Als Vermieter hast du eine interessante Doppelrolle in Nachbarstreitigkeiten: Du bist verantwortlich für das Verhalten deiner Mieter gegenüber Nachbarn, aber du kannst nicht jeden Einzelkonflikt lösen. Die Rechtslage: Du musst eingreifen wenn dein Mieter dauerhafte, erhebliche Störungen verursacht (Lärm, Geruch, Müll). Bei wiederholten Verstößen nach Abmahnung: Du kannst und musst kündigen wenn die Störungen das vertragsgemäße Maß überschreiten. Praktisches Vorgehen: Schritt 1 — Mieter schriftlich abmahnen (Datum, Art der Störung, Aufforderung zur Unterlassung). Schritt 2 — Wenn Störungen weitergehen: zweite Abmahnung + Ankündigung von Konsequenzen. Schritt 3 — Bei weiterer Wiederholung: ordentliche Kündigung wegen Verletzung der Vertragspflichten möglich. Als Eigentümer bei Nachbarstreitigkeiten (z.B. Baum des Nachbarn wirft Früchte auf dein Grundstück): Eigentümer darf Äste selbst kappen bis zur Grundstücksgrenze — aber Kosten trägt der Eigentümer. Für alle rechtlichen Fragen: Vermieter-Haftung und -Pflichten.

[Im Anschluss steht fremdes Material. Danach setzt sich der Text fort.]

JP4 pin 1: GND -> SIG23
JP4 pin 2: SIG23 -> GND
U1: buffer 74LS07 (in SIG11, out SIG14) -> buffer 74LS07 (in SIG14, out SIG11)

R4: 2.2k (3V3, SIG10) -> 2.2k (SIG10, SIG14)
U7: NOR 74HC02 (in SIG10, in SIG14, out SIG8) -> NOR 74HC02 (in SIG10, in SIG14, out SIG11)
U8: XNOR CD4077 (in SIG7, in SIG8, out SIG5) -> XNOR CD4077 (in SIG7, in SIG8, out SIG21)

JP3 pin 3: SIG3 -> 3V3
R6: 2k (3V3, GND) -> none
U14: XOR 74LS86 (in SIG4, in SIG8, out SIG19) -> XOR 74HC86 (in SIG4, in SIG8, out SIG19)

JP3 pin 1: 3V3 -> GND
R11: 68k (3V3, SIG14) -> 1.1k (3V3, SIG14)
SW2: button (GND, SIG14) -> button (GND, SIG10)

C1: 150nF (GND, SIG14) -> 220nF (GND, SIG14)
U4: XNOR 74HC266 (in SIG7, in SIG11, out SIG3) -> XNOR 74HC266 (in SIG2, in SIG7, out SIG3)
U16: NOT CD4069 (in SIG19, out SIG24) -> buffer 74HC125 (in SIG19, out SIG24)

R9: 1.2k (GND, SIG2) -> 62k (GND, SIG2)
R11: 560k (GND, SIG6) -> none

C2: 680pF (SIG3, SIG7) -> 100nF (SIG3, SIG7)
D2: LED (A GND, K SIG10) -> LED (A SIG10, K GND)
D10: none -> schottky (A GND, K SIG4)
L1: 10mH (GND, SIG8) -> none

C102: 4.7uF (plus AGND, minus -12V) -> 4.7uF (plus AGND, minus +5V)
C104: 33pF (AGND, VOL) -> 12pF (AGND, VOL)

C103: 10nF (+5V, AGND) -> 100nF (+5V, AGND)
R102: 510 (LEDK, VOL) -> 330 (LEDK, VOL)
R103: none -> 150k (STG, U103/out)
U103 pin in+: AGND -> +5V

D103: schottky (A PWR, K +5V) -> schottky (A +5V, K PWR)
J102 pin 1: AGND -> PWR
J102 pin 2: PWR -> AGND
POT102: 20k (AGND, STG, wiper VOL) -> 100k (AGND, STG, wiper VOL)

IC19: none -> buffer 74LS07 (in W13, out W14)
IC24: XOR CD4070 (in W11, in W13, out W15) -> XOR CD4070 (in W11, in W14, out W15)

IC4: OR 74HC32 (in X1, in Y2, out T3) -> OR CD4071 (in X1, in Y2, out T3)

Mieter korrekt auswählen — der Prozess

  1. Schritt 1: Exposé schalten: Zielgruppe definieren (Familien, Singles, Studenten)
  2. Schritt 2: Bewerbungsunterlagen anfordern: Schufa, Einkommensnachweise (3 Monate), ggf. Bürgschaft
  3. Schritt 3: Bonitätsprüfung durchführen: Einkommen mindestens 3× Kaltmiete
  4. Schritt 4: Übergabeprotokoll lückenlos erstellen: Fotos + Unterschrift beider Parteien
  5. Schritt 5: Mietvertrag rechtssicher gestalten: aktuelles Muster von Vermieterverbänden nutzen

Mieterhöhungs-Optionen im Überblick

Nachbarrecht: Was Vermieter und Mieter bei Konflikten wissen müssen
MethodeMaximale ErhöhungVoraussetzung
Vergleichsmiete (§ 558 BGB)20 % in 3 Jahren (Kappungsgrenze)Mietspiegel/Vergleichswohnungen
Modernisierungsumlage (§ 559 BGB)8 % der Modernisierungskosten p.a.Ankündigung 3 Monate vorher
Staffelmiete (§ 557a BGB)Frei vereinbar, aber Mietpreisbremse beachtenSchriftliche Vereinbarung
Indexmiete (§ 557b BGB)Gekoppelt an VerbraucherpreisindexSchriftliche Vereinbarung

Das deutsche Mietrecht schützt Mieter stark — aber Vermieter haben bei korrekter Vorgehensweise deutlich mehr Rechte als oft gedacht. Die WEG-Reform 2020 hat Modernisierungen einfacher gemacht. Die Mietpreisbremse bleibt 2026 in den meisten Ballungsräumen aktiv. Der größte Fehler vieler Vermieter: unzureichende Dokumentation. Wer Einzugsprotokoll, Bonitätsprüfung und Mietvertrag korrekt aufsetzt, hat im Streitfall fast immer die besseren Karten.